All bureaucratized systems also restrict access to specialists and surgeries, leading to shortages and delays of months or years. This will be especially the case for the elderly and grievously ill, and for innovation in procedures, technologies and pharmaceuticals.
Eventually, quality and choice — the best attributes of American medicine in spite of its dysfunctions — will severely decline.
Other critics took issue with the bill because the legislation could result in federal subsidies for private insurance plans that cover abortion. Just before Sunday’s vote, National Right-to-Life characterized the bill (PDF) as “the most abortion-expansive legislation ever to reach the House floor.”
In contrast, Jim Winkler of GBCS described the sweeping health-care legislation as being an extension of the work of Christ.
“Jesus’ ministry serves as an example and a call to serve the least and the last among us,” Mr. Winkler said in a written statement.
“He asked us to love our neighbor as we love ourselves — setting forth a faith grounded in God’s abundance, generosity and a capacity for love that knows no bounds,” he wrote.

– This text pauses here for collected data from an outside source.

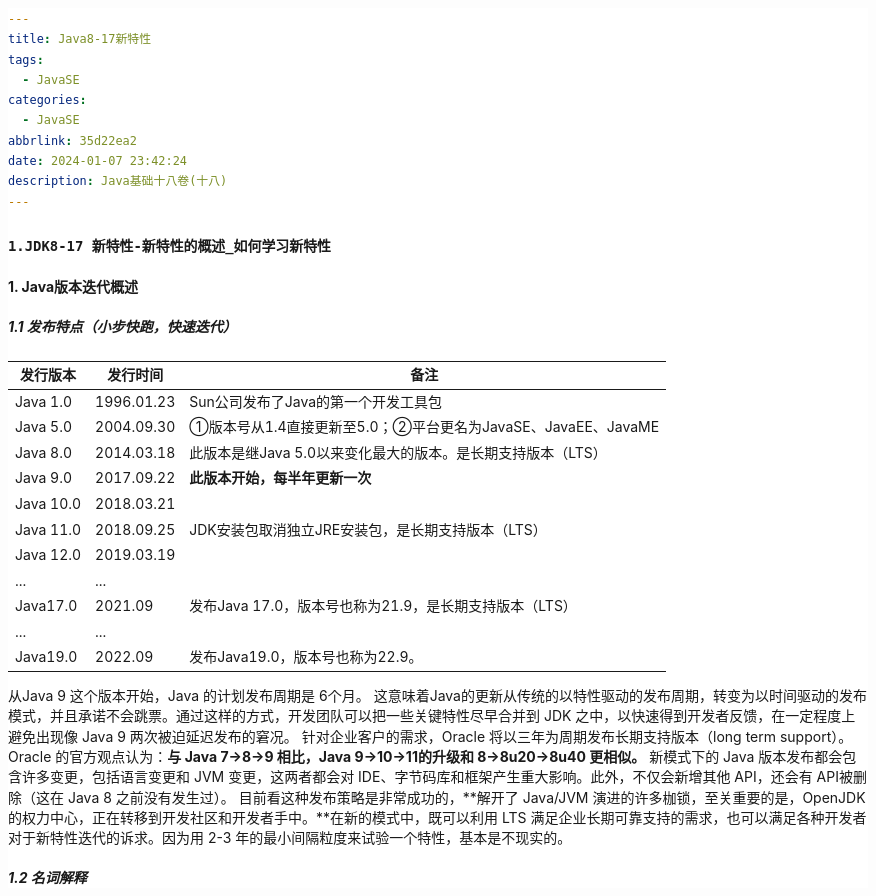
 ```yaml
---
title: Java8-17新特性
tags:
  - JavaSE
categories:
  - JavaSE
abbrlink: 35d22ea2
date: 2024-01-07 23:42:24
description: Java基础十八卷(十八)
---
```


### `1.JDK8-17 新特性-新特性的概述_如何学习新特性` 

#### 1. Java版本迭代概述

##### 1.1 发布特点（小步快跑，快速迭代）

| **发行版本** | **发行时间** | **备注**                                                     |
| ------------ | ------------ | ------------------------------------------------------------ |
| Java 1.0     | 1996.01.23   | Sun公司发布了Java的第一个开发工具包                          |
| Java 5.0     | 2004.09.30   | ①版本号从1.4直接更新至5.0；②平台更名为JavaSE、JavaEE、JavaME |
| Java 8.0     | 2014.03.18   | 此版本是继Java 5.0以来变化最大的版本。是长期支持版本（LTS）  |
| Java 9.0     | 2017.09.22   | **此版本开始，每半年更新一次**                               |
| Java 10.0    | 2018.03.21   |                                                              |
| Java 11.0    | 2018.09.25   | JDK安装包取消独立JRE安装包，是长期支持版本（LTS）            |
| Java 12.0    | 2019.03.19   |                                                              |
| ...          | ...          |                                                              |
| Java17.0     | 2021.09      | 发布Java 17.0，版本号也称为21.9，是长期支持版本（LTS）       |
| ...          | ...          |                                                              |
| Java19.0     | 2022.09      | 发布Java19.0，版本号也称为22.9。                             |

从Java 9 这个版本开始，Java 的计划发布周期是 6个月。
这意味着Java的更新从传统的以特性驱动的发布周期，转变为以时间驱动的发布模式，并且承诺不会跳票。通过这样的方式，开发团队可以把一些关键特性尽早合并到 JDK 之中，以快速得到开发者反馈，在一定程度上避免出现像 Java 9 两次被迫延迟发布的窘况。
针对企业客户的需求，Oracle 将以三年为周期发布长期支持版本（long term support）。
Oracle 的官方观点认为：**与 Java 7->8->9 相比，Java 9->10->11的升级和 8->8u20->8u40 更相似。**
新模式下的 Java 版本发布都会包含许多变更，包括语言变更和 JVM 变更，这两者都会对 IDE、字节码库和框架产生重大影响。此外，不仅会新增其他 API，还会有 API被删除（这在 Java 8 之前没有发生过）。
目前看这种发布策略是非常成功的，**解开了 Java/JVM 演进的许多枷锁，至关重要的是，OpenJDK 的权力中心，正在转移到开发社区和开发者手中。**在新的模式中，既可以利用 LTS 满足企业长期可靠支持的需求，也可以满足各种开发者对于新特性迭代的诉求。因为用 2-3 年的最小间隔粒度来试验一个特性，基本是不现实的。

##### 1.2 名词解释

In a March 24 statement, Mark Tooley, president of the Institute on Religion and Democracy and author of the 2008 book, Taking Back the United Methodist Church, said GBCS is among many “Religious Left” organizations that equate the love of Christ with larger and more intrusive government.
The Religious Left version of Jesus’ love is an unceasingly expanding federal welfare state that coercively seizes assets from one segment of society for redistribution to other segments, according to coarse political calculations, and with all the efficiency and compassion for which mammoth state bureaucracies are renowned.
Good News, the flagship United Methodist renewal ministry founded in 1967, issued a statement registering “deep disappointment” with GBCS.
Rather than engage the issue of health care reform in a manner representing the hopes and concerns of all United Methodists, [the General Board of Church and Society] has once again embraced and advocated for the most liberal and polemical position. Unfortunately, the board chose to feverishly work for a particular plan that divided United Methodists….
By so publicly making common cause with a partisan plan, many church members will view GBCS more as an agent of a particular political party, and less as an agent of the kingdom of God….
Throughout the debate, GBCS failed to seriously acknowledge or fairly represent other proposals for meeting the health care needs of Americans.
Once again, GBCS alienated thousands of United Methodists, and caused many to wonder whether the board can ever fairly represent them in the public square, even going so far as to advocate for the most extreme iterations of the bill that included federal funding for abortion.
Of the 44 United Methodist members of the House of Representatives, 18 voted in favor the health bill while 26 voted against it, according to the United Methodist News Service.
In December, when the Senate passed the health bill, four United Methodist senators voted in favor, five were opposed.
Thus far, more than one-fourth of state attorneys general have joined in a federal lawsuit (PDF) against the new health-care law, arguing that it imposes an unconstitutional direct tax, violates the 10th Amendment, and exceeds Congress’s defined powers to regulate interstate commerce. The new law requires all Americans to have health insurance or faces fines.